▸ EXERCISE SET:
A. From the coaxial connector text, list the features that, according to the abstract, may be part of and monolithic with the ferrule.
B. Transcribe the coaxial connector text from "A hardline coaxial cable typically" up to and including "establishing electrical continuity.".

HARDLINE COAXIAL CONNECTOR WITH A LOCKING FERRULE

Abstract

A hardline coaxial cable connector is disclosed. The coaxial cable connector comprises an integral locking feature formed in one or both of a body and a ferrule. The integral locking feature is monolithic with at least one of the body and the ferrule. The integral locking feature may comprise cogs part of and monolithic with the body, and slots, flats, pegs or fins part of and monolithic with the ferrule. In this way, cogs engaging with the slots, the flats, the pegs, or the fins act to lock the ferrule in stable position, and, thereby, retain the cable in a stable, non-rotatable position in the connector.

Description

RELATED APPLICATIONS

This application claims the benefit of priority under 35 U.S.C. §119 of U.S. Provisional Application Ser. No. 61/731,121 filed on Nov. 29, 2012, the content of which is relied upon and incorporated herein by reference in its entirety.

This application is related to U.S. Application No. 61/583,385, filed Jan. 5, 2012, which is incorporated herein by reference in its entirety.

This application is related to U.S. Application No. 61/728,484, filed Nov. 20, 2012, which is incorporated herein by reference in its entirety.

BACKGROUND

1. Field of the Disclosure

The disclosure relates generally to coaxial cable connectors, and particularly to a hardline connector with a ferrule.

2. Technical Background

A hardline coaxial cable typically has a solid center conductor surrounded by a plastic or other dielectric material and encased within an electrically conductive solid outer conductor that may be surrounded by an outer insulative jacket. In application, each end of the cable can be terminated by a connector, which serves to electrically and mechanically engage the cable conductors to communicate signals transmitted therethrough and for gripping the outer conductor to physically secure the cable and prevent detachment during normal operation and establishing electrical continuity.

Historically, connectors for hardline coaxial cables have been designed to grip the cable in such a manner as to be removed from the cable at a later time if so desired. Such a feature is generally known as “re-usability.” It is often the case in such connectors that a compressible ferrule is utilized to grip the cable outer conductor. Said ferrules are typically actuated by means of conically ramped components known as compression rings, which are often times moved axially closer together by means of a threaded coupler or nut. Rotation of the coupler system can impart a rotational force against the compression rings and be translated through the compression rings to the ferrule. As the ferrule is driven closed about the cable outer conductor the rotational force may then be translated to the cable outer conductor resulting in unwanted rotation or twist of the cable outer conductor in relation to the cable center conductor and connector components causing damage to the coaxial structure. In such connectors it is necessary to attempt to restrain the cable while tightening the connector components which is a difficult for a single installer. Two hands are typically required to manipulate the required wrenches and a third hand required to restrain the cable. Additionally, in some connectors it is possible for the cable to rotate within the connector after the connector components have been fully tightened because there is no positive means to adequately prevent the ferrule from slipping or rotating within the connector structure.

▸ Entries taken from a collection:
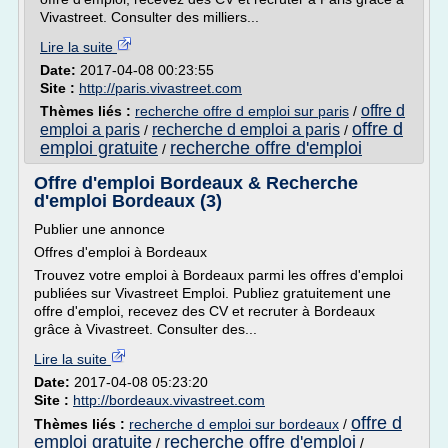
Vivastreet. Consulter des milliers...
Lire la suite
Date:
2017-04-08 00:23:55
Site :
http://paris.vivastreet.com
offre d
Thèmes liés :
recherche offre d emploi sur paris
/
offre d
emploi a paris
recherche d emploi a paris
/
/
emploi gratuite
recherche offre d'emploi
/
Offre d'emploi Bordeaux & Recherche
d'emploi Bordeaux (3)
Publier une annonce
Offres d'emploi à Bordeaux
Trouvez votre emploi à Bordeaux parmi les offres d'emploi
publiées sur Vivastreet Emploi. Publiez gratuitement une
offre d'emploi, recevez des CV et recruter à Bordeaux
grâce à Vivastreet. Consulter des...
Lire la suite
Date:
2017-04-08 05:23:20
Site :
http://bordeaux.vivastreet.com
offre d
Thèmes liés :
recherche d emploi sur bordeaux
/
emploi gratuite
recherche offre d'emploi
/
/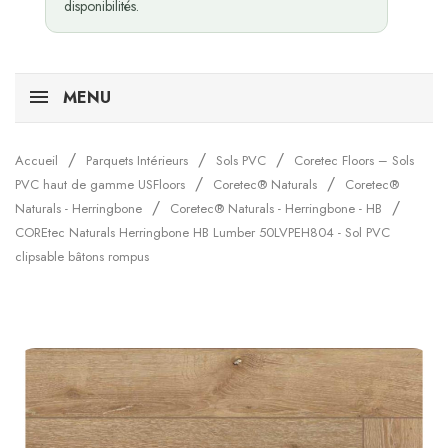
disponibilités.
MENU
Accueil
Parquets Intérieurs
Sols PVC
Coretec Floors – Sols
PVC haut de gamme USFloors
Coretec® Naturals
Coretec®
Naturals - Herringbone
Coretec® Naturals - Herringbone - HB
COREtec Naturals Herringbone HB Lumber 50LVPEH804 - Sol PVC
clipsable bâtons rompus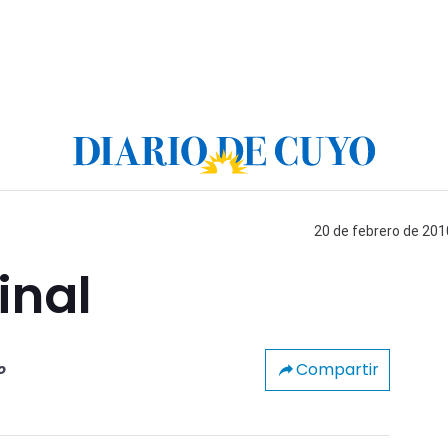
20 de febrero de 201
inal
Compartir
o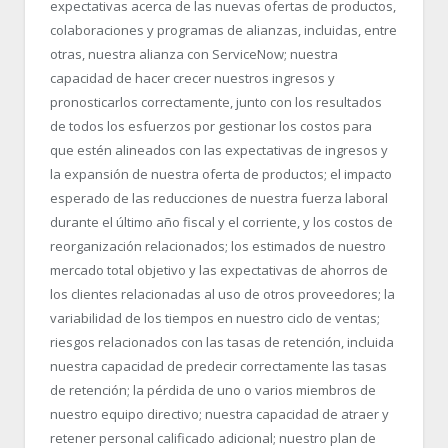
expectativas acerca de las nuevas ofertas de productos,
colaboraciones y programas de alianzas, incluidas, entre
otras, nuestra alianza con ServiceNow; nuestra
capacidad de hacer crecer nuestros ingresos y
pronosticarlos correctamente, junto con los resultados
de todos los esfuerzos por gestionar los costos para
que estén alineados con las expectativas de ingresos y
la expansión de nuestra oferta de productos; el impacto
esperado de las reducciones de nuestra fuerza laboral
durante el último año fiscal y el corriente, y los costos de
reorganización relacionados; los estimados de nuestro
mercado total objetivo y las expectativas de ahorros de
los clientes relacionadas al uso de otros proveedores; la
variabilidad de los tiempos en nuestro ciclo de ventas;
riesgos relacionados con las tasas de retención, incluida
nuestra capacidad de predecir correctamente las tasas
de retención; la pérdida de uno o varios miembros de
nuestro equipo directivo; nuestra capacidad de atraer y
retener personal calificado adicional; nuestro plan de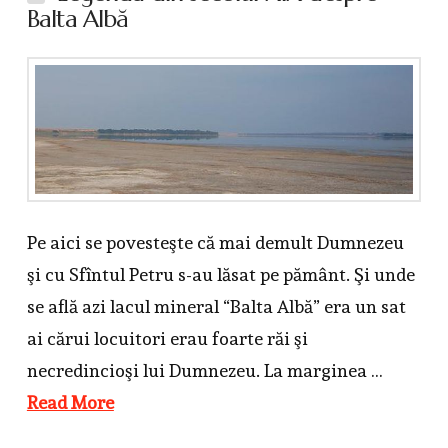
Balta Albă
Pe aici se povesteşte că mai demult Dumnezeu
şi cu Sfîntul Petru s-au lăsat pe pământ. Şi unde
se află azi lacul mineral “Balta Albă” era un sat
ai cărui locuitori erau foarte răi şi
necredincioşi lui Dumnezeu. La marginea …
Read More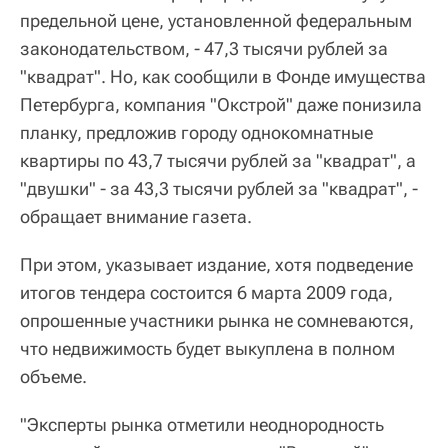
предельной цене, установленной федеральным
законодательством, - 47,3 тысячи рублей за
"квадрат". Но, как сообщили в Фонде имущества
Петербурга, компания "Окстрой" даже понизила
планку, предложив городу однокомнатные
квартиры по 43,7 тысячи рублей за "квадрат", а
"двушки" - за 43,3 тысячи рублей за "квадрат", -
обращает внимание газета.
При этом, указывает издание, хотя подведение
итогов тендера состоится 6 марта 2009 года,
опрошенные участники рынка не сомневаются,
что недвижимость будет выкуплена в полном
объеме.
"Эксперты рынка отметили неоднородность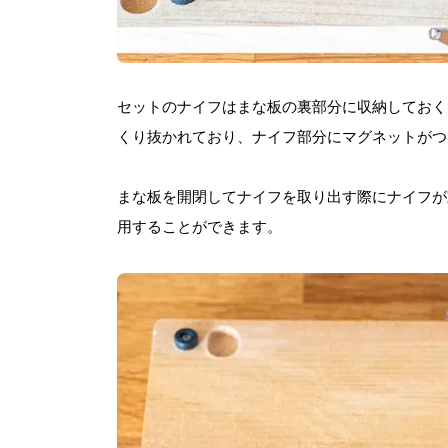
セットのナイフはまな板の裏部分に収納しておく
くり抜かれており、ナイフ部分にマグネットがつ
まな板を開閉してナイフを取り出す際にナイフが
用することができます。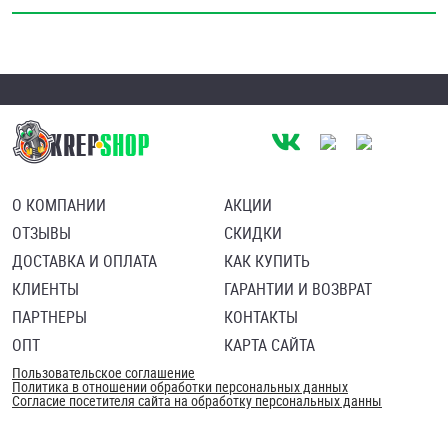
Шплинты
Штифты и пальцы
О КОМПАНИИ
АКЦИИ
ОТЗЫВЫ
СКИДКИ
ДОСТАВКА И ОПЛАТА
КАК КУПИТЬ
КЛИЕНТЫ
ГАРАНТИИ И ВОЗВРАТ
ПАРТНЕРЫ
КОНТАКТЫ
ОПТ
КАРТА САЙТА
Пользовательское соглашение
Политика в отношении обработки персональных данных
Согласие посетителя сайта на обработку персональных данны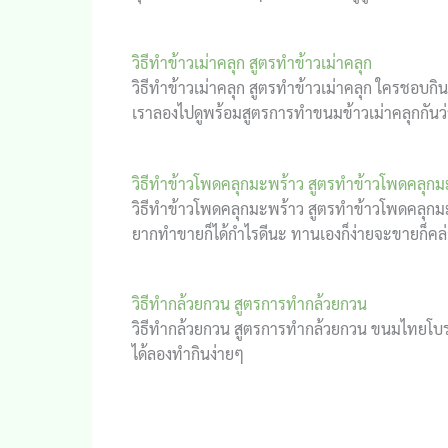
วิธีทำข้าวเม่าคลุก สูตรทำข้าวเม่าคลุก
วิธีทำข้าวเม่าคลุก สูตรทำข้าวเม่าคลุก ใครชอบกิ
เราลองไปดูพร้อมสูตรการทำขนมข้าวเม่าคลุกกันว่
วิธีทำข้าวโพดคลุกมะพร้าว สูตรทำข้าวโพดคลุกม
วิธีทำข้าวโพดคลุกมะพร้าว สูตรทำข้าวโพดคลุกมะพ
ยากทำขายก็ได้กำไรดีนะ ทานเองก็ง่ายจะขายก็คล่
วิธีทำกล้วยกวน สูตรการทำกล้วยกวน
วิธีทำกล้วยกวน สูตรการทำกล้วยกวน ขนมไทยโบร
ได้ลองทำกินง่ายๆ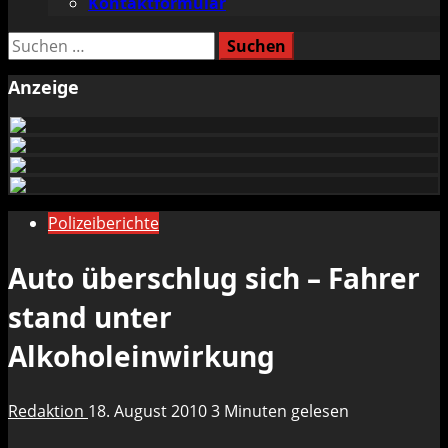
Kontaktformular
Suchen
nach:
Anzeige
Polizeiberichte
Auto überschlug sich – Fahrer
stand unter
Alkoholeinwirkung
Redaktion
18. August 2010
3 Minuten gelesen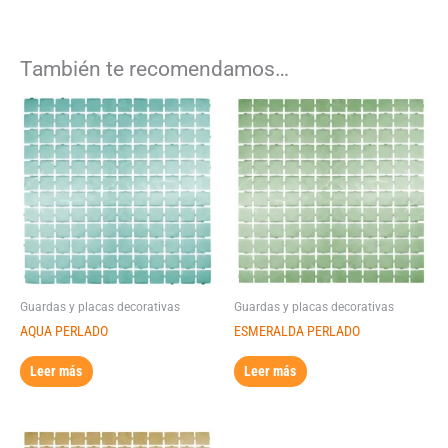
También te recomendamos…
Guardas y placas decorativas
Guardas y placas decorativas
AQUA PERLADO
ESMERALDA PERLADO
Leer más
Leer más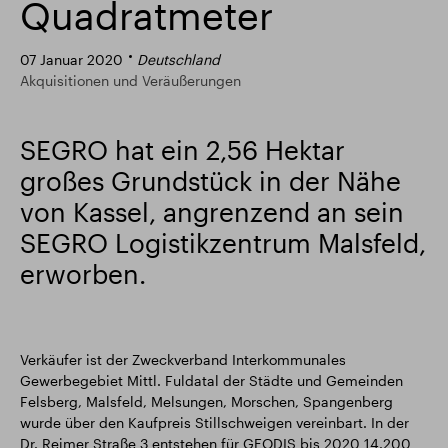
Quadratmeter
Intelligenter Park
Responsible SEGRO
07 Januar 2020
Deutschland
Akquisitionen und Veräußerungen
SEGRO hat ein 2,56 Hektar
großes Grundstück in der Nähe
von Kassel, angrenzend an sein
SEGRO Logistikzentrum Malsfeld,
erworben.
Verkäufer ist der Zweckverband Interkommunales
Gewerbegebiet Mittl. Fuldatal der Städte und Gemeinden
Felsberg, Malsfeld, Melsungen, Morschen, Spangenberg
wurde über den Kaufpreis Stillschweigen vereinbart. In der
Dr. Reimer Straße 3 entstehen für GEODIS bis 2020 14.200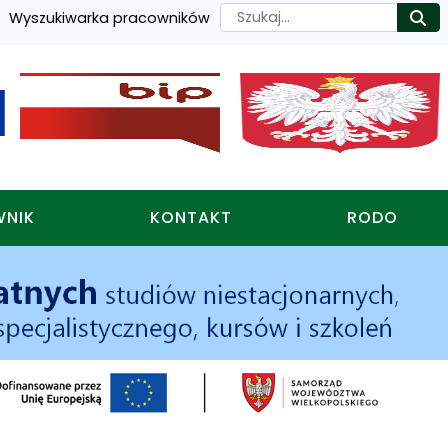
Szukaj
Wyszukiwarka pracowników
Ro
WNIK
KONTAKT
RODO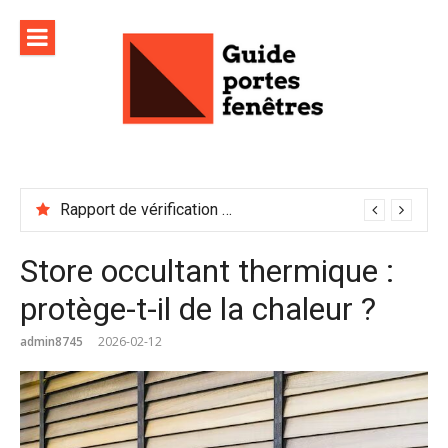
Aller
au
contenu
Rapport de vérification sécurité : à conserver précieusement
Store occultant thermique :
protège-t-il de la chaleur ?
admin8745
2026-02-12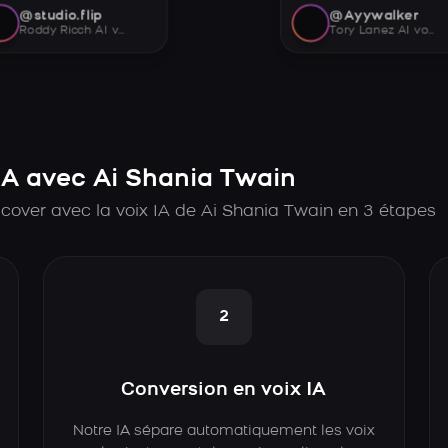
@studio.flip
@Ayywalker
Roddy Ricch AI voice
Tory Lanez AI voice
A avec Ai Shania Twain
cover avec la voix IA de Ai Shania Twain en 3 étapes
2
Conversion en voix IA
Notre IA sépare automatiquement les voix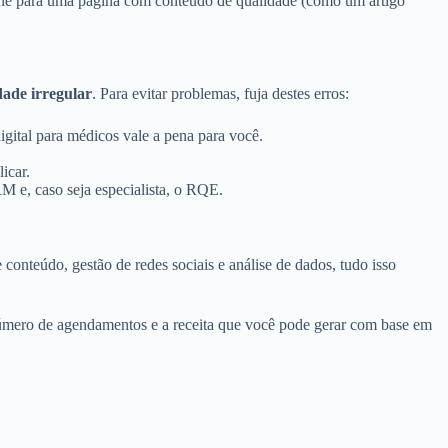
one para uma página com conteúdo de qualidade (como um artigo
dade irregular
. Para evitar problemas, fuja destes erros:
igital para médicos vale a pena para você.
icar.
 e, caso seja especialista, o RQE.
onteúdo, gestão de redes sociais e análise de dados, tudo isso
 número de agendamentos e a receita que você pode gerar com base em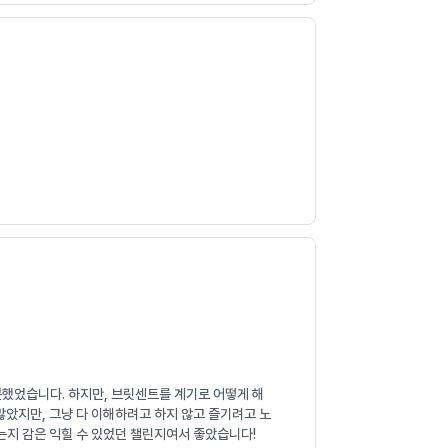
못했었습니다. 하지만, 브릿센트를 계기로 어떻게 해
많았지만, 그냥 다 이해하려고 하지 않고 즐기려고 노
는지 감은 익힐 수 있었던 챌린지여서 좋았습니다!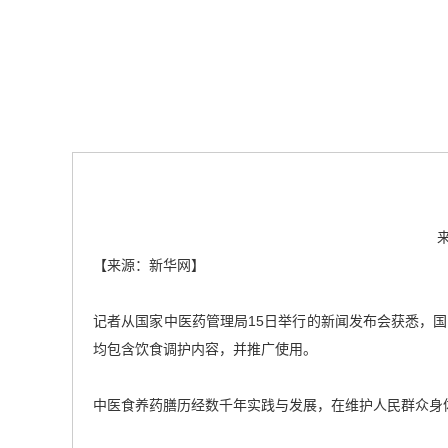
【来源：新华网】
记者从国家中医药管理局15日举行的新闻发布会获悉，国
均包含饮食调护内容，并推广使用。
中医食养药膳历经数千年实践与发展，在维护人民群众身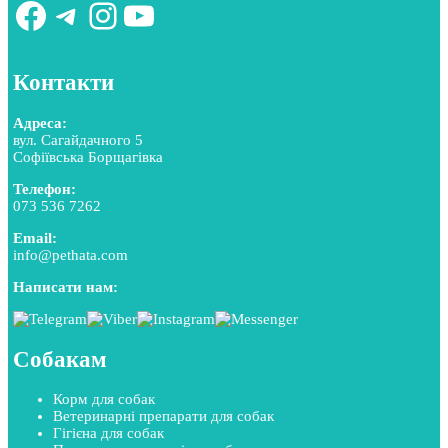
Facebook
Telegram
Instagram
YouTube
Контакти
Адреса:
вул. Сагайдачного 5
Софіївська Борщагівка
Телефон:
073 536 7262
Email:
info@pethata.com
Написати нам:
Собакам
Корм для собак
Ветеринарні препарати для собак
Гігієна для собак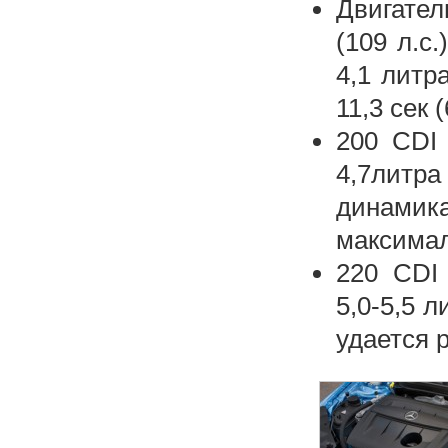
Двигател
(109 л.с
4,1 литр
11,3 сек 
200 CDI 
4,7литр
динами
максимал
220 CDI 
5,0-5,5 л
удается р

▸ RESULTS OF THE TASKS:
A. Slots, flats, pegs, fins

B.
A hardline coaxial cable typically has a solid center conductor surrounded by a plastic or other dielectric material and encased within an electrically conductive solid outer conductor that may be surrounded by an outer insulative jacket. In application, each end of the cable can be terminated by a connector, which serves to electrically and mechanically engage the cable conductors to communicate signals transmitted therethrough and for gripping the outer conductor to physically secure the cable and prevent detachment during normal operation and establishing electrical continuity.